• [Aim] Rewrite the lines from the first one through the line containing "scientific name: Brayopsis colombiana", replacing "collectors" with "collected by". Return only those lines and leave everything else in them unchanged.

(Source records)
──────

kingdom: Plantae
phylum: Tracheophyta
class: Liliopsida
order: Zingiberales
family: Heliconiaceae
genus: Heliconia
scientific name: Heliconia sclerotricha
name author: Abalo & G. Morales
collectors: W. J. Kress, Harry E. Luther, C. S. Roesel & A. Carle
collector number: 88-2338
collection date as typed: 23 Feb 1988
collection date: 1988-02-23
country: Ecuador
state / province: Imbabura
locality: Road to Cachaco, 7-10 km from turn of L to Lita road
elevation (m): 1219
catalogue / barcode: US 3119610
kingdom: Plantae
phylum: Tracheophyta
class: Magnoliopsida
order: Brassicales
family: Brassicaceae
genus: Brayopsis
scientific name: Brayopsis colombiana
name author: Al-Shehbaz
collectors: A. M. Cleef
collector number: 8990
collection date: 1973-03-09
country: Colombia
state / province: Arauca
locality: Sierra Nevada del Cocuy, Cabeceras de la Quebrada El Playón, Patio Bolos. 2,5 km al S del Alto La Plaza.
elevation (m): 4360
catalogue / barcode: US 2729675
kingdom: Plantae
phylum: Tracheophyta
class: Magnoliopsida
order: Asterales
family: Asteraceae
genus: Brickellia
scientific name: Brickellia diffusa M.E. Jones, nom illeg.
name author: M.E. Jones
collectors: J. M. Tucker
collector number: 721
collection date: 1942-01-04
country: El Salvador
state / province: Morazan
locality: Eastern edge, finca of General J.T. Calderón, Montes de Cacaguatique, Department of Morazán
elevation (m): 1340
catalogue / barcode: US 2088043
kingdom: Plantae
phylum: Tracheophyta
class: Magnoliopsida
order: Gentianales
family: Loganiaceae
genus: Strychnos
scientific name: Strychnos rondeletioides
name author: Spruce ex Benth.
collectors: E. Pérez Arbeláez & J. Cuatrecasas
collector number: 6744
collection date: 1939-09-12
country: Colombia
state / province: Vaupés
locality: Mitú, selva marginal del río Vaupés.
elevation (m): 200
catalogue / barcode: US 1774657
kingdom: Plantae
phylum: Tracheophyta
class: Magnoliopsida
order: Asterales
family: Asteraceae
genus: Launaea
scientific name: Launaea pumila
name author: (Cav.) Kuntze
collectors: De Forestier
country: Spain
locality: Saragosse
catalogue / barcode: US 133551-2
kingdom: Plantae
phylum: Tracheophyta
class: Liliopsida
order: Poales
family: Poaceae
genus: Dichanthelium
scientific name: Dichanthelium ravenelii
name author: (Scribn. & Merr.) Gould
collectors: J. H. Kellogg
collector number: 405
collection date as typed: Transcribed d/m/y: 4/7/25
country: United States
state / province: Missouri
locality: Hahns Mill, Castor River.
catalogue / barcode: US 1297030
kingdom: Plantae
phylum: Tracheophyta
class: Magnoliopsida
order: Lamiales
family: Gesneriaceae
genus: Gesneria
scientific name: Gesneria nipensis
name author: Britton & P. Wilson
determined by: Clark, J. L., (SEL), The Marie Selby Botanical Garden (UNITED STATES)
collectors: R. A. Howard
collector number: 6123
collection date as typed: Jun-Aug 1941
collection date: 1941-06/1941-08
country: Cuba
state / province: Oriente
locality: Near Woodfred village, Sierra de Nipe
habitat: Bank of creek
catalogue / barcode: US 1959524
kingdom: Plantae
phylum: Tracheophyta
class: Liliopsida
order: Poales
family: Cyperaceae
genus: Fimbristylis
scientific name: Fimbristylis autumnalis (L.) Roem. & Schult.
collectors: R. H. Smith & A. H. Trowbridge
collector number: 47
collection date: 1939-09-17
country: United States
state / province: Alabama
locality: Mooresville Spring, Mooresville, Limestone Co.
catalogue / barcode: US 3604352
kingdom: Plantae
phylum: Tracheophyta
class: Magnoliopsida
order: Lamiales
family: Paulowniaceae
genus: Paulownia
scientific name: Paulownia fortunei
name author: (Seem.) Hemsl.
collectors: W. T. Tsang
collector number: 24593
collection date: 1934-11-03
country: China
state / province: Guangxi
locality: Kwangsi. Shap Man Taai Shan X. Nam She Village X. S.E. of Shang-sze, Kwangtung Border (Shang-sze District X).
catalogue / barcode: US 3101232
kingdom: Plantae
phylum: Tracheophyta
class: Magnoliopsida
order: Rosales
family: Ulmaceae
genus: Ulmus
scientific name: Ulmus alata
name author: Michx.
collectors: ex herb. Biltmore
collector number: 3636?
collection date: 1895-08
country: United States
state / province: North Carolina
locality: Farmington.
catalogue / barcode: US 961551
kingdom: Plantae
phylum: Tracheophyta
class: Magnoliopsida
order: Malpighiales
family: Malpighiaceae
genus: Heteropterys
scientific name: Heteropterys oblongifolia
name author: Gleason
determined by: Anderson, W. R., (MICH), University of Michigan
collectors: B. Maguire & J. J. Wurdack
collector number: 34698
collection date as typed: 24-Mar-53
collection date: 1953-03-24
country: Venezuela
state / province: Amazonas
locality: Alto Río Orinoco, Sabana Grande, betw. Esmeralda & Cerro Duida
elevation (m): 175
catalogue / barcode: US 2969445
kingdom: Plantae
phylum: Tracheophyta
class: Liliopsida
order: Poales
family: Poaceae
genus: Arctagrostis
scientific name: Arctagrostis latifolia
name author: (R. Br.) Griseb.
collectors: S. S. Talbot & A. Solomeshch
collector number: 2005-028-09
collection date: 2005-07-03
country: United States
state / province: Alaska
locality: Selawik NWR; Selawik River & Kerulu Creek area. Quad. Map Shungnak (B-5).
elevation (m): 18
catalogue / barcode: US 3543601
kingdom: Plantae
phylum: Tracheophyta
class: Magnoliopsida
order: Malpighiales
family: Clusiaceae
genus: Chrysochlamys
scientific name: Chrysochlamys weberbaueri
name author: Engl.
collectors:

──────

• [Answer for this exercise]
kingdom: Plantae
phylum: Tracheophyta
class: Liliopsida
order: Zingiberales
family: Heliconiaceae
genus: Heliconia
scientific name: Heliconia sclerotricha
name author: Abalo & G. Morales
collected by: W. J. Kress, Harry E. Luther, C. S. Roesel & A. Carle
collector number: 88-2338
collection date as typed: 23 Feb 1988
collection date: 1988-02-23
country: Ecuador
state / province: Imbabura
locality: Road to Cachaco, 7-10 km from turn of L to Lita road
elevation (m): 1219
catalogue / barcode: US 3119610
kingdom: Plantae
phylum: Tracheophyta
class: Magnoliopsida
order: Brassicales
family: Brassicaceae
genus: Brayopsis
scientific name: Brayopsis colombiana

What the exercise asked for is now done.